Note
Access to this page requires authorization. You can try signing in or changing directories.
Access to this page requires authorization. You can try changing directories.
Important
This functionality is in Public Preview.
The apply_changes_from_snapshot
function uses DLT change data capture (CDC) functionality to process source data from database snapshots. See How is CDC implemented with the APPLY CHANGES FROM SNAPSHOT
API?.
Important
You must have a target streaming table for this operation. You can optionally specify the columns and their types for your target table. When specifying the columns and their types for the apply_changes_from_snapshot()

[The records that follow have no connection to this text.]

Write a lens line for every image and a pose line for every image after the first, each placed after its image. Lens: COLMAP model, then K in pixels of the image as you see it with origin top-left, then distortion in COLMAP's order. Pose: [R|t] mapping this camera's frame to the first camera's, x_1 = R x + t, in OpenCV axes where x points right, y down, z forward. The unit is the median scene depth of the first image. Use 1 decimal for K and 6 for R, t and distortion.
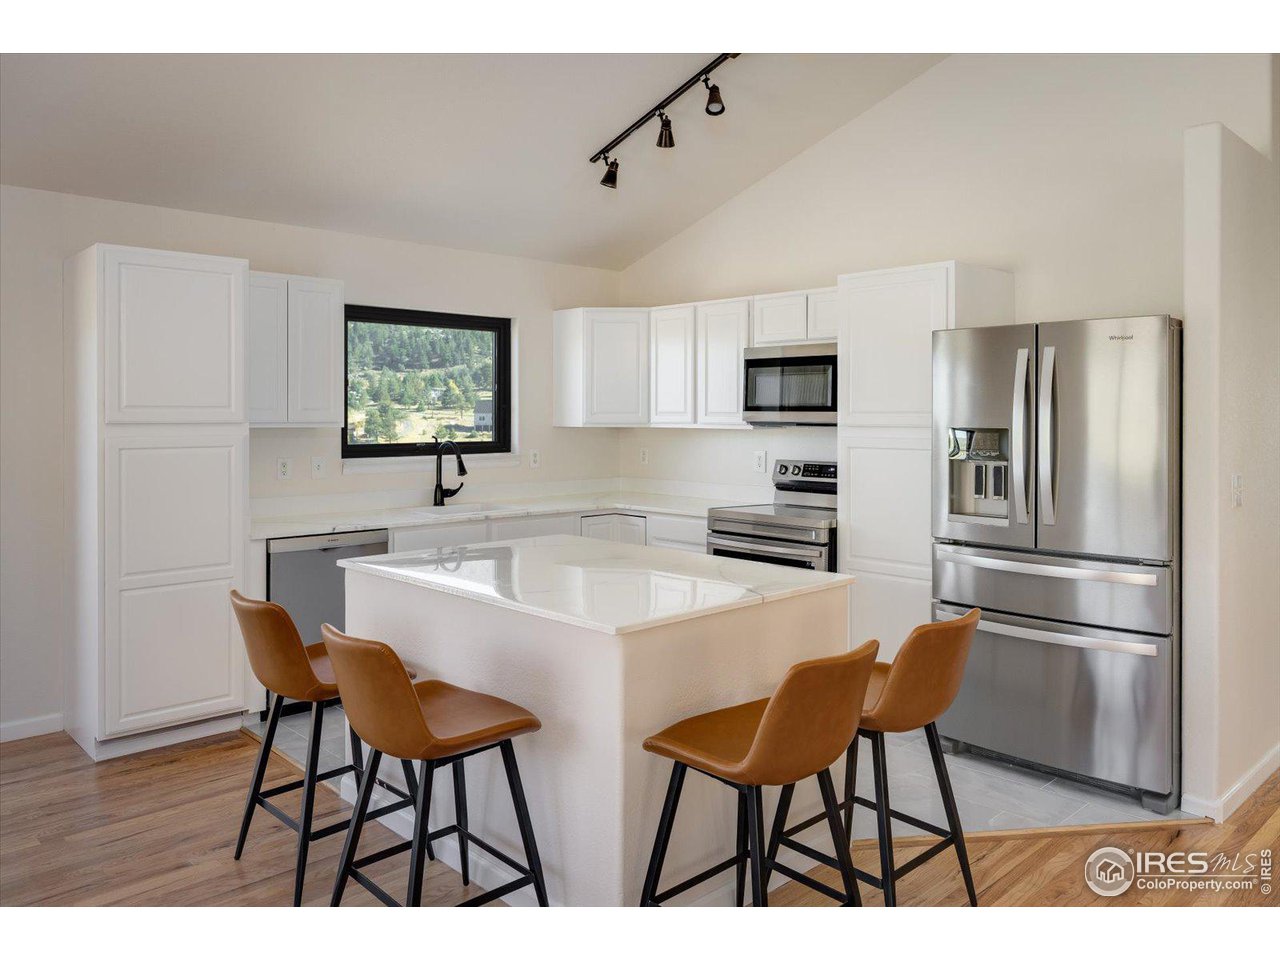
lens RADIAL K [[937.1, 0, 636.8], [0, 937.1, 422.0], [0, 0, 1]] dist [0.002422, 0.001723]
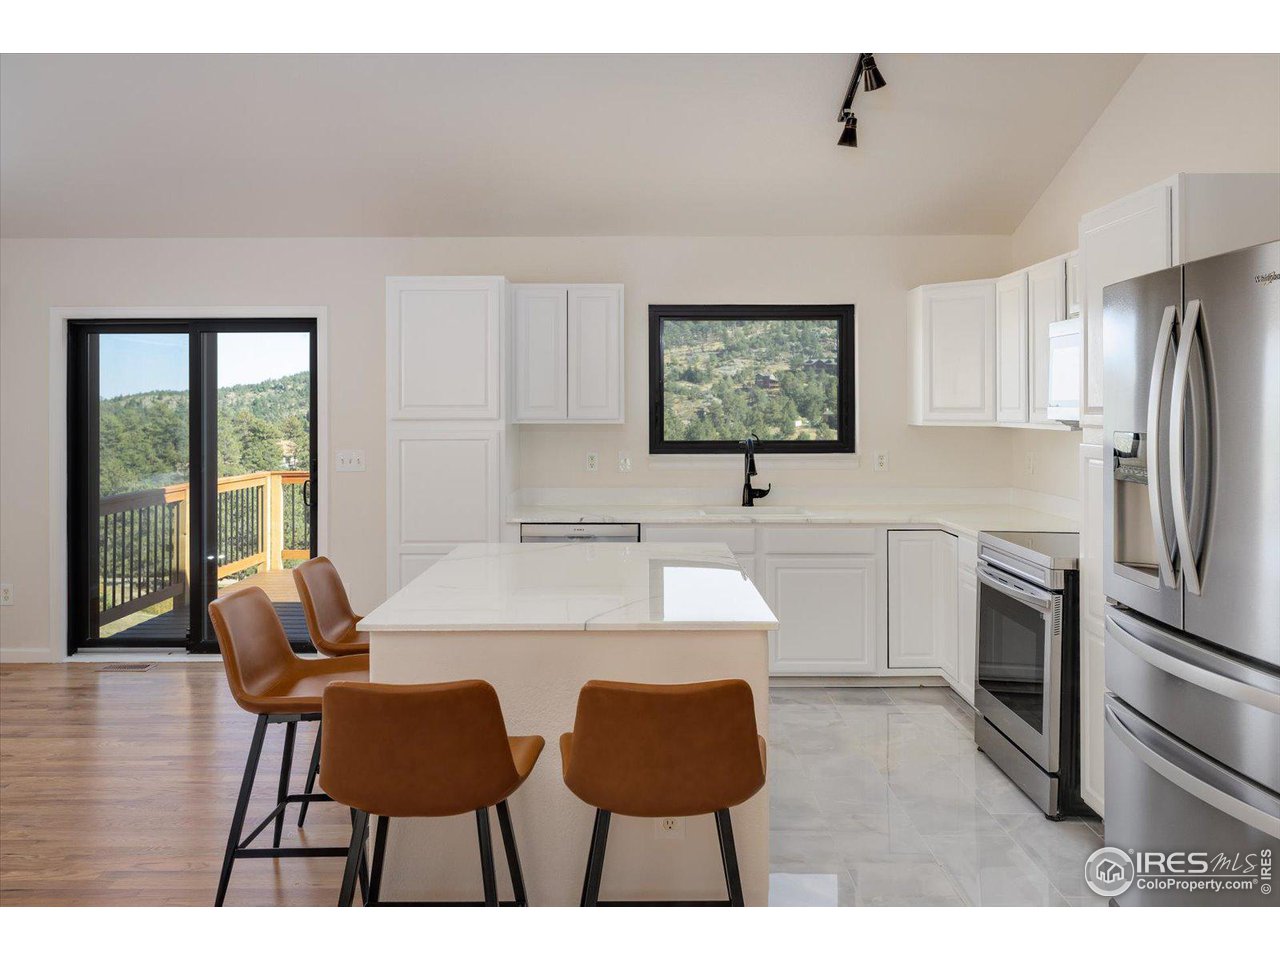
lens RADIAL K [[984.3, 0, 634.0], [0, 984.3, 405.7], [0, 0, 1]] dist [-0.004460, -0.000112]
pose [[0.725829, -0.005498, -0.687853, 0.445945], [-0.002242, 0.999944, -0.010358, -0.003308], [0.687871, 0.009060, 0.725776, 0.208494]]
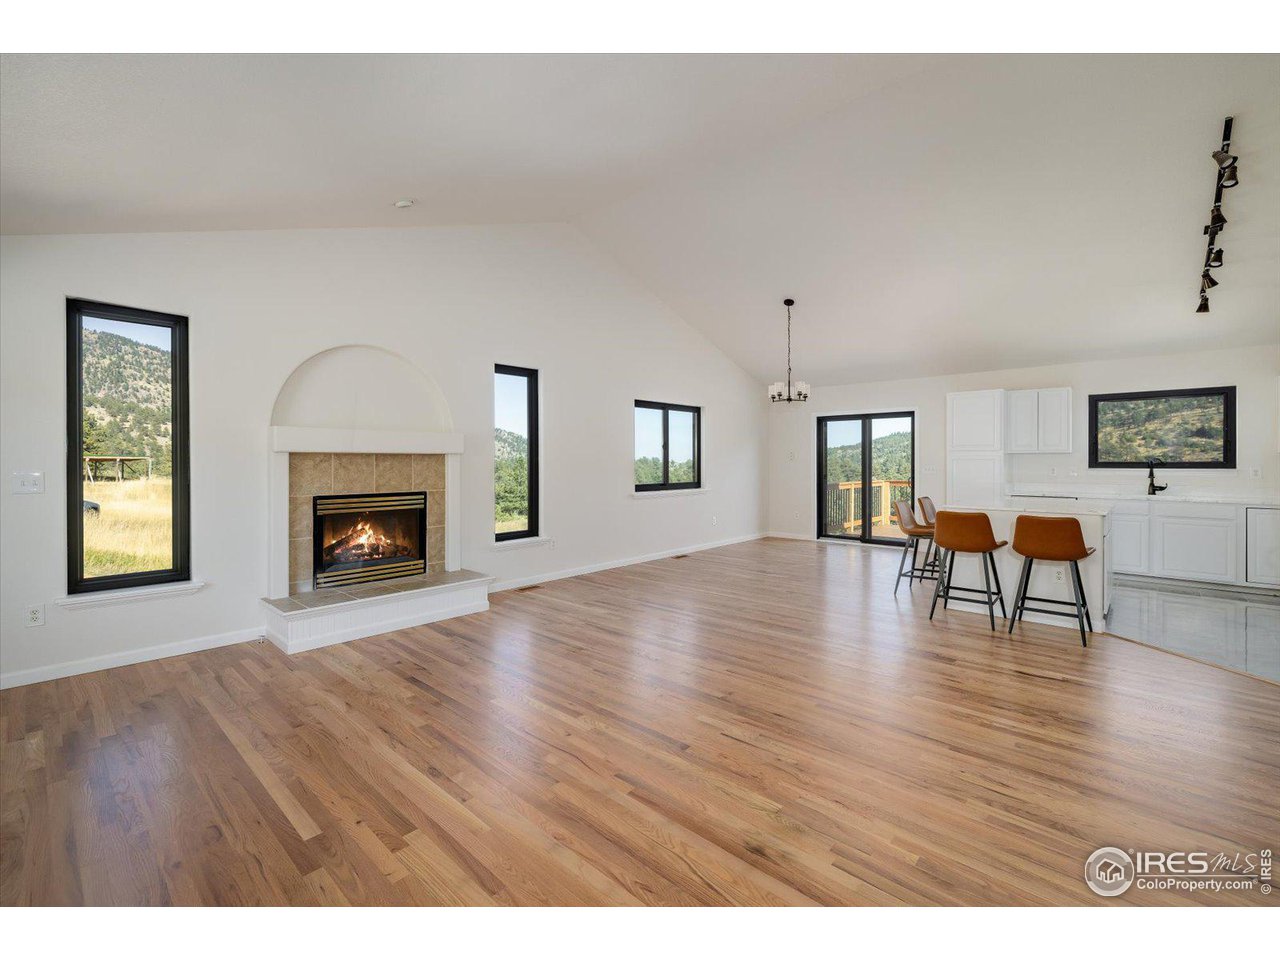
lens RADIAL K [[556.7, 0, 637.8], [0, 556.7, 462.9], [0, 0, 1]] dist [0.001247, 0.000250]
pose [[0.076186, 0.003200, -0.997089, 0.921022], [-0.006287, 0.999977, 0.002729, 0.032558], [0.997074, 0.006061, 0.076204, -0.126118]]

target table, you must also include the __START_AT
and __END_AT
columns with the same data type as the sequence_by
field.
To create the required target table, you can use the create_streaming_table() function.
Syntax
import dlt
dlt.apply_changes_from_snapshot(
target = "<target-table>",
source = Any,
keys = ["key1", "key2", "keyN"],
stored_as_scd_type = <type>,
track_history_column_list = None,
track_history_except_column_list = None
)
Note
For APPLY CHANGES FROM SNAPSHOT
processing, the default behavior is to insert a new row when a matching record with the same key(s) does not exist in the target. If a matching record does exist, it is updated only if any of the values in the row have changed. Rows with keys present in the target but no longer present in the source are deleted.
To learn more about CDC processing with snapshots, see The APPLY CHANGES APIs: Simplify change data capture with DLT. For examples of using the apply_changes_from_snapshot()
function, see the periodic snapshot ingestion and historical snapshot ingestion examples.
Parameters
Parameter | Type | Description |
---|---|---|
target |
str |
Required. The name of the table to be updated. You can use the create_streaming_table() function to create the target table before executing the apply_changes() function. |
source |
str or lambda function |
Required. Either the name of a table or view to snapshot periodically or a Python lambda function that returns the snapshot DataFrame to be processed and the snapshot version. See Implement the source argument. |
keys |
list |
Required. The column or combination of columns that uniquely identify a row in the source data. This is used to identify which CDC events apply to specific records in the target table. You can specify either:
|
stored_as_scd_type |
str or int |
Whether to store records as SCD type 1 or SCD type 2. Set to 1 for SCD type 1 or 2 for SCD type 2. The default is SCD type 1. |
track_history_column_list or track_history_except_column_list |
list |
A subset of output columns to be tracked for history in the target table. Use track_history_column_list to specify the complete list of columns to be tracked. Use track_history_except_column_list to specify the columns to be excluded from tracking. You can declare either value as a list of strings or as Spark SQL col() functions:
Arguments to col() functions cannot include qualifiers. For example, you can use col(userId) , but you cannot use col(source.userId) . The default is to include all columns in the target table when no track_history_column_list or track_history_except_column_list argument is passed to the function. |
Implement the source
argument
The apply_changes_from_snapshot()
function includes the source
argument. For processing historical snapshots, the source
argument is expected to be a Python lambda function that returns two values to the apply_changes_from_snapshot()
function: a Python DataFrame containing the snapshot data to be processed and a snapshot version.
The following is the signature of the lambda function:
lambda Any => Optional[(DataFrame, Any)]
- The argument to the lambda function is the most recently processed snapshot version.
- The return value of the lambda function is
None
or a tuple of two values: The first value of the tuple is a DataFrame containing the snapshot to be processed. The second value of the tuple is the snapshot version that represents the logical order of the snapshot.
An example that implements and calls the lambda function:
def next_snapshot_and_version(latest_snapshot_version: Optional[int]) -> Tuple[Optional[int], DataFrame]:
if latest_snapshot_version is None:
return (spark.read.load("filename.csv"), 1)
else:
return None
apply_changes_from_snapshot(
# ...
source = next_snapshot_and_version,
# ...
)
The DLT runtime performs the following steps each time the pipeline that contains the apply_changes_from_snapshot()
function is triggered:
- Runs the
next_snapshot_and_version
function to load the next snapshot DataFrame and the corresponding snapshot version. - If no DataFrame returns, the run is terminated and the pipeline update is marked as complete.
- Detects the changes in the new snapshot and incrementally applies them to the target table.
- Returns to step #1 to load the next snapshot and its version.